Tags: Charles Sargeant Jagger bronze sculpture work World War One and its Aftermath



 Exhibited: London, The Royal Society of Painters in Watercolours, The Charles Sargeant Jagger Memorial Exhibition, 21 May-20 June 1935, no. 14, illustrated p. 16, for sale at 50 gns, touring to Birmingham, Liverpool, Sheffield, Lincoln, Wakefield, Halifax, Dunfermline, Rochdale, Perth, Hull, Doncaster and Stockport; Halifax, Bankfield Museum, The Art of the Jagger Family, 26 August-23 September, 1939-1940, no 3 (another cast), touring to Burton, Darlington, Lincolm, Rotherham and Sunderland; London, Imperial War Museum, Charles Sargeant Jagger War and Peace Sculpture Centenary Exhibition 1885- 1985, 1 May-29 september 1985 (another cast); Sheffield, Mappin Art Gallery, charles Sargeant Jagger, 19 October-30 November 1985, no. 40 (another cast)
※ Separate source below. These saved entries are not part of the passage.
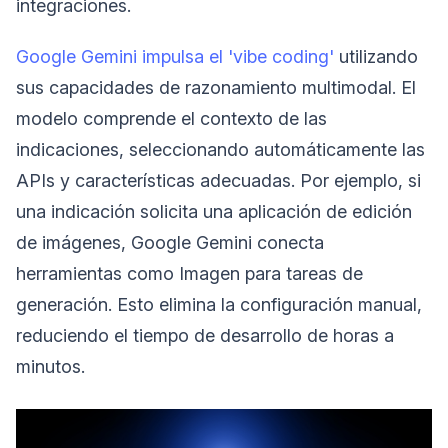
integraciones.
Google Gemini impulsa el 'vibe coding'
utilizando
sus capacidades de razonamiento multimodal. El
modelo comprende el contexto de las
indicaciones, seleccionando automáticamente las
APIs y características adecuadas. Por ejemplo, si
una indicación solicita una aplicación de edición
de imágenes, Google Gemini conecta
herramientas como Imagen para tareas de
generación. Esto elimina la configuración manual,
reduciendo el tiempo de desarrollo de horas a
minutos.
Literature: Ann Compton, The Sculpture of Charles Sargeant Jagger, the Henry Moore Foundation in association with Lund Humphries, 2004, no. 75, p.126

Conceived in 1928-9, the present work is a cast of the working model for the monumental Portland stone figure for Imperial Chemica House, Millbank.  The working model was cast in an adition of two, in 1935, with one further cast taken in 1937.
Unlike Marine Transport, which was accpeted virtually unchanged for the final sculpture, Chemistry underwent various changes before its final state.  The original concept was for the figure to be prising open the harnd representing Nature to reveal its bounty, whilst in the present work we see this changed to a gentler process of mutual respect between the laboratory coat clad figure and the hand of Nature.